[Collected data entries]

[Start of Attachment]

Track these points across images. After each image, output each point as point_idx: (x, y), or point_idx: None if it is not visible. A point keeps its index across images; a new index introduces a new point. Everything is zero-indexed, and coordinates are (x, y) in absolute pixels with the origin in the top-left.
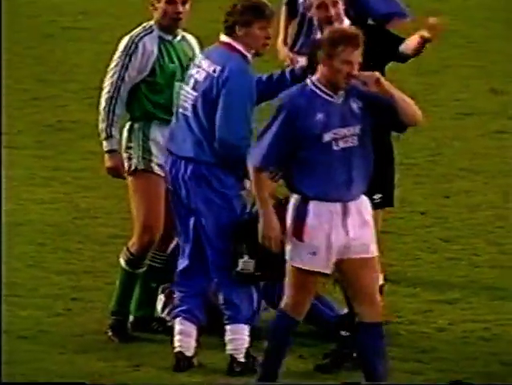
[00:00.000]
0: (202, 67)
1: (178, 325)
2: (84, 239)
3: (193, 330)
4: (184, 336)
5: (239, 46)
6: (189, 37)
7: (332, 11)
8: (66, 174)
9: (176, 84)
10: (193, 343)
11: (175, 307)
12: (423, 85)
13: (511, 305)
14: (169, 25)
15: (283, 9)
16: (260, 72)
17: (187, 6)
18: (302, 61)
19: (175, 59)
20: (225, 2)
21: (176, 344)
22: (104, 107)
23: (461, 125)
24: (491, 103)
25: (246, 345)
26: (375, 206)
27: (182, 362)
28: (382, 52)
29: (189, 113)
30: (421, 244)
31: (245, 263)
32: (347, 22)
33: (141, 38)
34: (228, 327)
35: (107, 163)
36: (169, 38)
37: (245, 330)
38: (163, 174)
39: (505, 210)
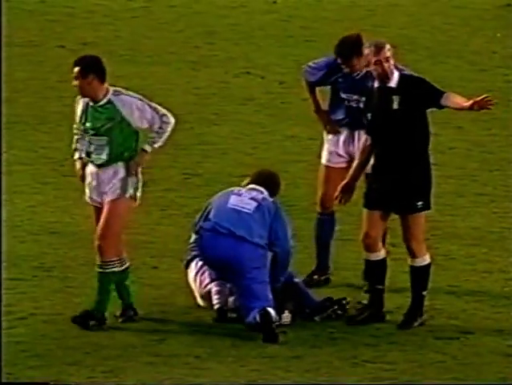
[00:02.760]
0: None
1: (215, 287)
2: None
3: (226, 289)
4: (221, 295)
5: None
6: (119, 99)
7: (385, 65)
8: None
9: (93, 138)
10: (228, 298)
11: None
12: None
13: (442, 293)
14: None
15: (305, 84)
16: None
17: (84, 80)
18: (344, 134)
19: (90, 119)
20: (230, 70)
21: (215, 302)
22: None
23: None
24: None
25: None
26: (419, 210)
27: (223, 316)
28: (425, 100)
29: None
30: None
31: (286, 317)
32: (396, 74)
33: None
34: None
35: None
36: (92, 103)
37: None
38: (94, 204)
39: (438, 223)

[End of Attachment]

- _WHAT THE EXERCISE ASKS_:
Retype each line above exactly and leave out any picture.

- _RESULT BELOW_:
Track these points across images. After each image, output each point as point_idx: (x, y), or point_idx: None if it is not visible. A point keeps its index across images; a new index introduces a new point. Everything is zero-indexed, and coordinates are (x, y) in absolute pixels with the origin in the top-left.
[00:00.000]
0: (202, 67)
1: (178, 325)
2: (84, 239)
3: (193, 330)
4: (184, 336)
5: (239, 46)
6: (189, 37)
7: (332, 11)
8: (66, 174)
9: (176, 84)
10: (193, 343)
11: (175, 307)
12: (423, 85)
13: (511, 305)
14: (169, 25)
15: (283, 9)
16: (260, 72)
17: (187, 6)
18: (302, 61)
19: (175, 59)
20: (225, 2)
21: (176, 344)
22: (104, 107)
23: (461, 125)
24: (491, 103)
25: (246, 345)
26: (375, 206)
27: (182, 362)
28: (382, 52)
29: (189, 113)
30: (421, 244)
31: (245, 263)
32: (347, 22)
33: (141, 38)
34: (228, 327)
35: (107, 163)
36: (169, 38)
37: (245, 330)
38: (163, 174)
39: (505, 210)
[00:02.760]
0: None
1: (215, 287)
2: None
3: (226, 289)
4: (221, 295)
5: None
6: (119, 99)
7: (385, 65)
8: None
9: (93, 138)
10: (228, 298)
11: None
12: None
13: (442, 293)
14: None
15: (305, 84)
16: None
17: (84, 80)
18: (344, 134)
19: (90, 119)
20: (230, 70)
21: (215, 302)
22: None
23: None
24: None
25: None
26: (419, 210)
27: (223, 316)
28: (425, 100)
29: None
30: None
31: (286, 317)
32: (396, 74)
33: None
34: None
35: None
36: (92, 103)
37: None
38: (94, 204)
39: (438, 223)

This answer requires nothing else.